→ Задача 1:
Выведите без изменений все строки о показаниях приборов, которые идут ниже после текста, и не включайте в ответ изображения.
::: Текст упражнения :::
В статье о рождении русской интеллигенции Берлин конструирует фигуру столь необычную, что его можно заподозрить в непережитом романтизме. «Интеллектуальный освободитель» не решает проблемы, но меняет их контекст и смысл и, не забывая традиций и реальностей, открывает новые пространства для знания и действия. Для русских середины XIX века таким освободителем, считал Берлин, была германская метафизика. Для русских начала XXI века, прошедших старые и новые искусы, освобождающую роль сыграет англосаксонский либерализм с его ясностью языка, свежестью взгляда и бесконечным интересом к индивиду.
Александр Эткинд
Рождение русской интеллигенции
[3]3
Впервые: Вопросы литературы. 1993. № 6.
[Закрыть] [4]4
«A Remarcable Decade» © Isaiah Berlin 1955, 1956
[Закрыть]
I
…«Интеллигенция» – русское слово, оно придумано в XIX веке и обрело с тех пор общемировое значение. Сам же феномен со всеми его историческими, в полном смысле слова – революционными, последствиями, по-моему, представляет собой наиболее значительный и ни с чьим другим не сравнимый вклад России в социальную динамику.
Не следует путать интеллигенцию с интеллектуалами. Принадлежащие к первой считают, что связаны не просто интересами или идеями; они видят себя посвященными в некий орден, как бы пастырями в миру, назначенными нести особое понимание жизни, своего рода новое евангелие. Выход этих людей на историческую сцену требует некоторых пояснений.
II
Большинство историков России согласны в том, что начало глубочайшему социальному расколу между образованными слоями и «темным народом» в русской истории положил урон, нанесенный русскому обществу Петром Великим. В реформаторском пылу Петр отправил группку избранной молодежи на Запад, а когда те освоились с европейскими языками и различными новейшими искусствами и ремеслами, порожденными на свет научной революцией XVII столетия, призвал их назад, дабы поставить во главе того нового социального порядка, который в беспощадной и кровавой спешке навязал своей феодальной стране. Тем самым он создал замкнутый класс новых людей, наполовину русских, наполовину иностранцев, воспитанных за рубежом, хотя и русских по рождению. Они в свою очередь образовали замкнутую управленческую и чиновничью олигархию, стоящую над народом и не разделяющую с ним его прежнюю средневековую культуру, непоправимо от него отрезанную. Управлять гигантской и неповоротливой страной становилось все труднее, поскольку и социальные, и экономические условия России все разительней отличались от развивающегося Запада. Чем шире делался разрыв, тем жестче и жестче становились репрессии со стороны правящей элиты. Крошечная группка правителей все дальше уходила от народа, которым была поставлена управлять.
::: Исходные данные :::
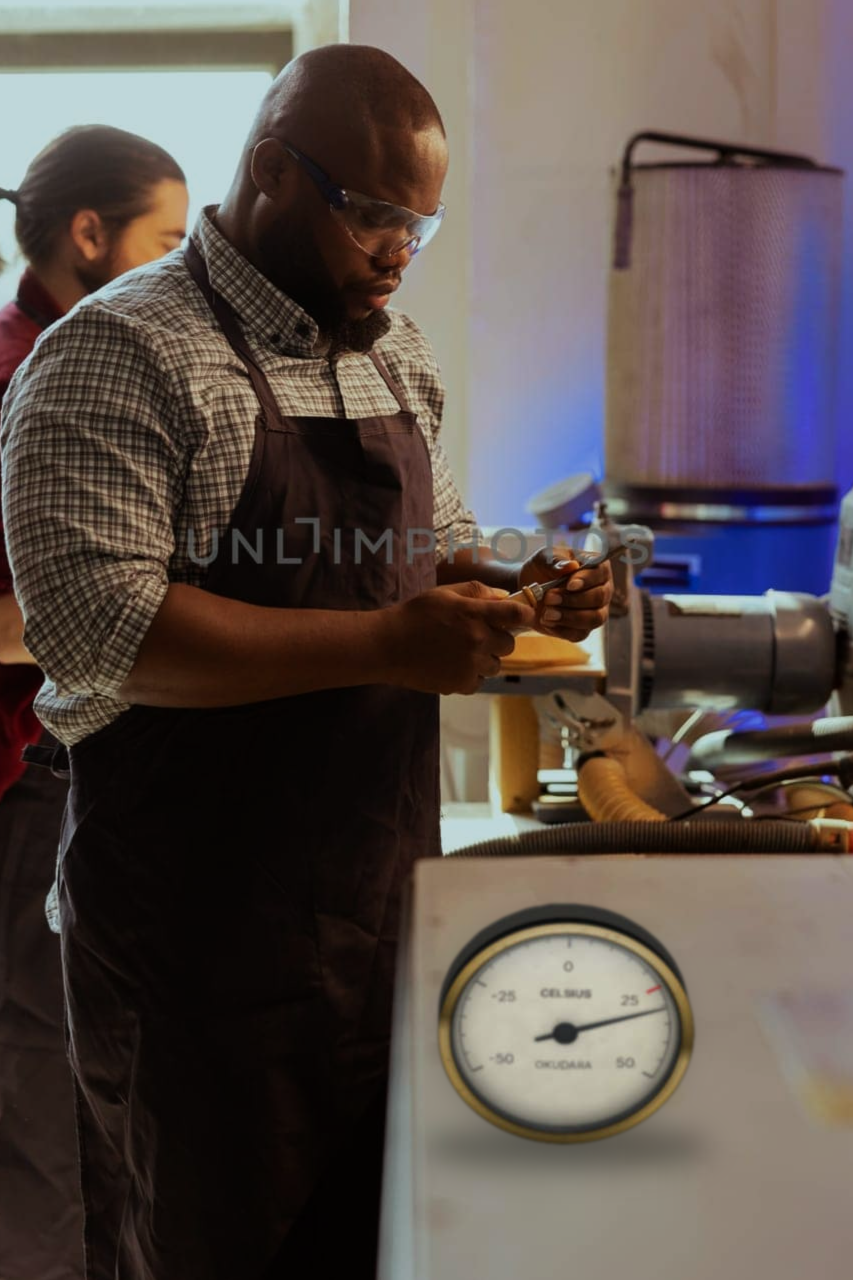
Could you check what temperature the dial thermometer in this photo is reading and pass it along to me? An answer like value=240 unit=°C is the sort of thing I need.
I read value=30 unit=°C
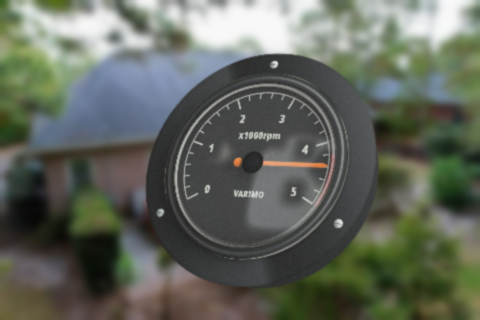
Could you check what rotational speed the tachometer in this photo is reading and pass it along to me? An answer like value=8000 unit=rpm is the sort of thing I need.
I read value=4400 unit=rpm
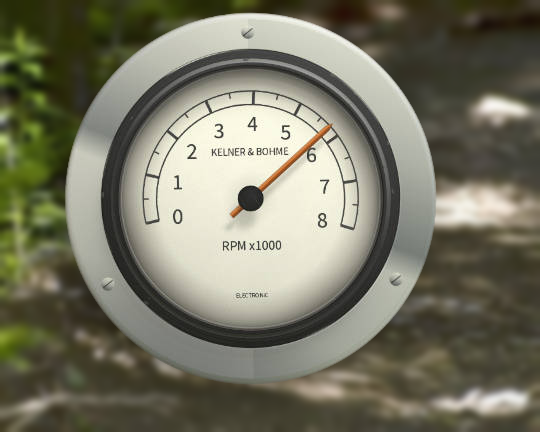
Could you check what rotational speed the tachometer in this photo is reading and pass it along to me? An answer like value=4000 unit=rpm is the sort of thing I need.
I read value=5750 unit=rpm
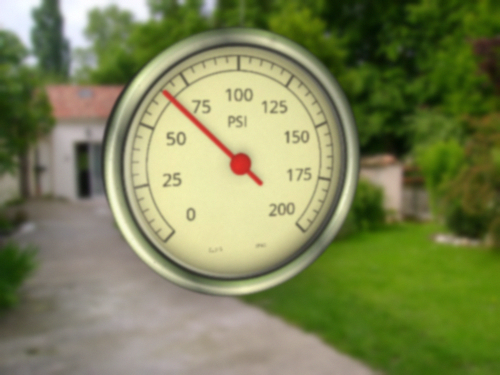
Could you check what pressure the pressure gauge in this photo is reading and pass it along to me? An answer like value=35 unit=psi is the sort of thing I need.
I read value=65 unit=psi
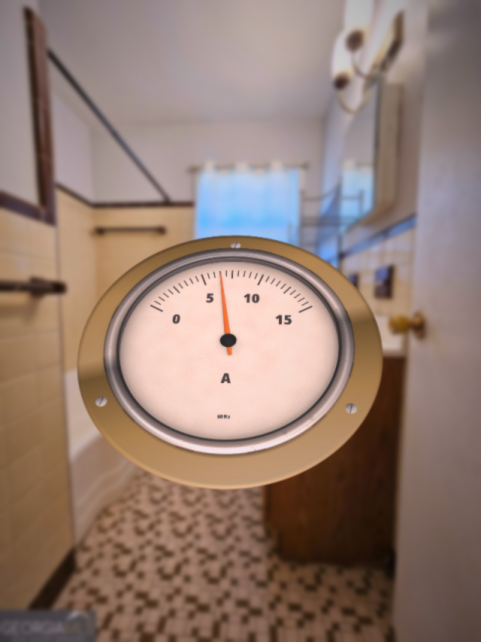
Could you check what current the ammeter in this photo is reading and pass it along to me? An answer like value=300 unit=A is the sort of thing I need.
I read value=6.5 unit=A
:::
→ Задача 2:
Верните дословно фрагмент текста о русской интеллигенции, начиная с «[Закрыть] [4]4» и заканчивая «в социальную динамику.».

→ Поле ответа 1:
Could you check what temperature the dial thermometer in this photo is reading and pass it along to me? An answer like value=240 unit=°C is the sort of thing I need.
I read value=30 unit=°C
Could you check what rotational speed the tachometer in this photo is reading and pass it along to me? An answer like value=8000 unit=rpm is the sort of thing I need.
I read value=4400 unit=rpm
Could you check what rotational speed the tachometer in this photo is reading and pass it along to me? An answer like value=4000 unit=rpm is the sort of thing I need.
I read value=5750 unit=rpm
Could you check what pressure the pressure gauge in this photo is reading and pass it along to me? An answer like value=35 unit=psi is the sort of thing I need.
I read value=65 unit=psi
Could you check what current the ammeter in this photo is reading and pass it along to me? An answer like value=300 unit=A is the sort of thing I need.
I read value=6.5 unit=A

→ Поле ответа 2:
[Закрыть] [4]4
«A Remarcable Decade» © Isaiah Berlin 1955, 1956
[Закрыть]
I
…«Интеллигенция» – русское слово, оно придумано в XIX веке и обрело с тех пор общемировое значение. Сам же феномен со всеми его историческими, в полном смысле слова – революционными, последствиями, по-моему, представляет собой наиболее значительный и ни с чьим другим не сравнимый вклад России в социальную динамику.